- **Tarefas**:
1) Reescreva o trecho da resenha sobre o livro "Cartas de Navegação" entre "silhueta invisível que" e "de uma concha.", inclusive, trocando "barco" por "navio".
2) Como a resenha sobre o livro "Cartas de Navegação" apresenta José Lezama Lima?

- **Documento**:
━━━━━━━━━━━━━━━━

Majela Colares
As coordenadas poéticas de Társio
Pinheiro
Fortaleza, Ceará - Sábado 27 de
fevereiro de 1999
No livro “Cartas de Navegação”, de
Társio Pinheiro, UECE, 1998, os poemas ali sedimentados, feito um
mural em cores, exibem uma confluência de imagens poéticas de
exuberante beleza plástica, quase palpáveis. Imagens que nos fazem
galgar, com a imaginação, o sol a sangrar num fim de tarde; que nos
trazem à boca um sabor de mormaço antigo; imagens inusitadas, que
trituram os dias e celebram as noites. Ressalte-se, ainda, o ritmo
que Társio Pinheiro impregna em seus poemas, como se fluísse uma
margem entre um e outro verso:
Um marujo disperso em mil caminhos,
dividido entre os ventos que ele harpeja;
um marujo de sal mudado em vinho
sobre um mar de gaivotas, sem que seja
numa tarde de cinza ou de sol-posto...
silhueta invisível que veleja
Mas as coordenadas poéticas de Társio
Pinheiro vão mais além. Nos transportam, também, a um outro mundo de
sombras e inquietações, um mundo circunstancial e reflexivo, de teor
metafísico, mais introspectivo e filosófico:
Contemplei longamente o azul do mar
abri os braços - linha do horizonte -,
rasguei minha extensão com minhas unhas
e com as mãos tirei minhas entranhas;
despi-me de mim mesmo e me fiz barco,
e, atirando-me às ondas, descobri
que a liberdade que eu buscava ao longe
cabia nos limites de uma concha.
Portanto, “Cartas de Navegação” é a
condensação de um telurismo belo e incandescente com o pensamento
fino e silencioso que inunda a voz do poeta. Ao cavalgarmos seus
versos nos deparamos com o universo secular da poeira inexplicável
que habita os livros e conspira as idéias. E é, quem sabe, entre
esta presumida poeira cosmológica e a fragilidade pálida do papel
que reside a sabedoria humana, que dignifica e ao mesmo tempo
atormenta o próprio homem.
É aí, então, que surge a poesia como
essência substancial, transmutada em sabedoria; no pensar de José
Lezama Lima, poeta e ensaísta cubano, poesia transformada em
“substância que procura recobrir o vazio...”, “aproximar ou cezir o
espaço da queda”.
Em suas “Cartas de Navegação”, Társio
nos conduz a caminhos distantes, longínquos, que, talvez, somente o
sonho e o fazer poético os alcancem - caminhos onde repousa e
adormece o verbo.

━━━━━━━━━━━━━━━━

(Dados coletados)
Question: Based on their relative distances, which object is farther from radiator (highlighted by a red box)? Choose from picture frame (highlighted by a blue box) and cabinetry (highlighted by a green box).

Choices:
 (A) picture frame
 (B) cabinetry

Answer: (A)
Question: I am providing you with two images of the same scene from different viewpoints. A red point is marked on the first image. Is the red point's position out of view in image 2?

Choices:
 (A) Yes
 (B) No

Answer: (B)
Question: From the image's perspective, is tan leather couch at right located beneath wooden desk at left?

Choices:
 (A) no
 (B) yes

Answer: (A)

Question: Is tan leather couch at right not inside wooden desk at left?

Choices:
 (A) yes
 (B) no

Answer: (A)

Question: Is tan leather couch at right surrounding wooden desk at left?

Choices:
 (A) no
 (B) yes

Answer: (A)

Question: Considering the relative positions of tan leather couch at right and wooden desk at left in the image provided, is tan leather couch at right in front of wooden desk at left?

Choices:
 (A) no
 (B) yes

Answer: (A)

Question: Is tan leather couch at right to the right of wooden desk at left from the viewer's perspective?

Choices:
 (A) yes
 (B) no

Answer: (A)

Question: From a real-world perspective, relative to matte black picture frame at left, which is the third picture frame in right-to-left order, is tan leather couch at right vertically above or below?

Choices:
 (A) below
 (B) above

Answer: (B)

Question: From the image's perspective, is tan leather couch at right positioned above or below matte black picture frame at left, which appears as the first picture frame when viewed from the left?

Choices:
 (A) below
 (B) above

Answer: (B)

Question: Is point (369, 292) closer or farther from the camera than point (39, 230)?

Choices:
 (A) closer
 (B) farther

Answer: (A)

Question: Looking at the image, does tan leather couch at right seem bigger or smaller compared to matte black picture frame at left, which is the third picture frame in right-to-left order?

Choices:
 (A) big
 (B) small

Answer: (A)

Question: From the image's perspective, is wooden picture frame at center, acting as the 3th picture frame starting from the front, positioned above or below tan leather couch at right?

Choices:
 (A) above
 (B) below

━━━━━━━━━━━━━━━━

- **Respostas esperadas**:
1)
silhueta invisível que veleja
Mas as coordenadas poéticas de Társio
Pinheiro vão mais além. Nos transportam, também, a um outro mundo de
sombras e inquietações, um mundo circunstancial e reflexivo, de teor
metafísico, mais introspectivo e filosófico:
Contemplei longamente o azul do mar
abri os braços - linha do horizonte -,
rasguei minha extensão com minhas unhas
e com as mãos tirei minhas entranhas;
despi-me de mim mesmo e me fiz navio,
e, atirando-me às ondas, descobri
que a liberdade que eu buscava ao longe
cabia nos limites de uma concha.

2) Como poeta e ensaísta cubano.